■ Instruction: Copy out, character for character, the stretch from the start of the records through the line that contains "reserved | BAportal.sk", including that line, and nothing else.

■ Data for processing:
■ ■ ■
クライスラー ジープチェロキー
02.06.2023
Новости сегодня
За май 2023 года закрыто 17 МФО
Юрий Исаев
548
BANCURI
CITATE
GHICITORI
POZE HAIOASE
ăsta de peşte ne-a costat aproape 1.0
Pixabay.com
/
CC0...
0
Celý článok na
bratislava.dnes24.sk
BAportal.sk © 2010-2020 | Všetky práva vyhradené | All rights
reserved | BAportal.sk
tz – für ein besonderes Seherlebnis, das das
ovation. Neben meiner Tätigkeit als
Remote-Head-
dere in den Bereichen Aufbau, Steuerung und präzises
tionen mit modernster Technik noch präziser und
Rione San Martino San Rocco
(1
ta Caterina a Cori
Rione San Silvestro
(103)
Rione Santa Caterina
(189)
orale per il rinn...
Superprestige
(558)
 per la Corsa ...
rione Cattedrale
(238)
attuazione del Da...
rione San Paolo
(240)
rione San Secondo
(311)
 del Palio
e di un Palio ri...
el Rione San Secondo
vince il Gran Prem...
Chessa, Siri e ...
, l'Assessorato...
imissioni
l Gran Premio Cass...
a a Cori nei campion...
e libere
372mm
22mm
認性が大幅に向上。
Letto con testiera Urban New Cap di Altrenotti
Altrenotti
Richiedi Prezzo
■ ■ ■
■ Final answer:
クライスラー ジープチェロキー
02.06.2023
Новости сегодня
За май 2023 года закрыто 17 МФО
Юрий Исаев
548
BANCURI
CITATE
GHICITORI
POZE HAIOASE
ăsta de peşte ne-a costat aproape 1.0
Pixabay.com
/
CC0...
0
Celý článok na
bratislava.dnes24.sk
BAportal.sk © 2010-2020 | Všetky práva vyhradené | All rights
reserved | BAportal.sk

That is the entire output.